## GIVEN TEXT
********

Re: DOJ v. Microsoft II, Case No. 98-CV-1232, 1233.

Date: September 2, 1998.
Source: Microsoft.


IN THE UNITED STATES DISTRICT COURT
FOR THE DISTRICT OF COLUMBIA

UNITED STATES OF AMERICA,
Plaintiff,

vs.

MICROSOFT CORPORATION,
Defendant.

 

STATE OF NEW YORK ex rel.
Attorney General DENNIS C. VACCO, et al.,
Plaintiffs,

vs.

MICROSOFT CORPORATION,
Defendant.

 

MICROSOFT CORPORATION,
Counterclaim-Plaintiff,

vs.

DENNIS C. VACCO,
Attorney General of the State of New York,
in his official capacity, et al.,
Counterclaim-Defendants.

 

 

Civil Action No. 98-1232 (TPJ)

 

 

 

 

 

Civil Action No. 98-1233 (TPJ)

DEFENDANT MICROSOFT CORPORATION’S
MOTION TO LIMIT ISSUES FOR TRIAL

Defendant Microsoft Corporation ("Microsoft") has moved for summary judgment dismissing the complaints that plaintiffs brought on May 18, 1998. Those lengthy complaints stated in detail the claims being asserted against Microsoft, going so far as to plead substantial amounts of evidence allegedly supporting the claims. Briefing on Microsoft’s summary judgment motion will be completed on Tuesday, September 8, and oral argument is scheduled for Friday, September 11. Should, contrary to Microsoft’s expectation, that motion be denied in whole or in part, trial is to commence on Wednesday, September 23.

********

## COLLECTED DATA
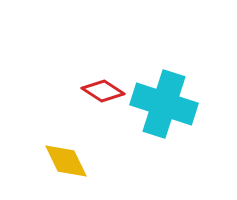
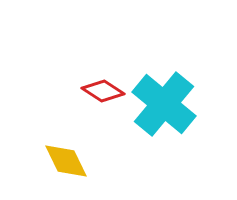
cyan cross: rotated 22 degrees clockwise
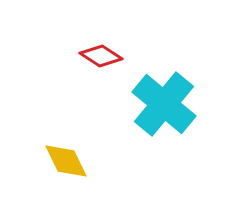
red diamond: moved 2 px left, 35 px up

********

## GIVEN EXERCISE
Pick up Microsoft's motion to limit issues for trial after its last sentence and continue it.

## RESULT
If a trial is necessary, Microsoft is prepared to proceed on September 23 with an evidentiary presentation addressing the matters placed in issue by plaintiffs three months ago in their complaints. But in the course of just the last few weeks, plaintiffs have gradually made clear their intention to broaden this case far beyond the "surgical strike" they started out with¾ and with which they apparently have become disenchanted¾ by injecting a whole range of additional issues. All of these new issues are factually complicated, and Microsoft has not been given fair notice of, or a reasonable opportunity to prepare a defense to, any of them, through discovery or otherwise.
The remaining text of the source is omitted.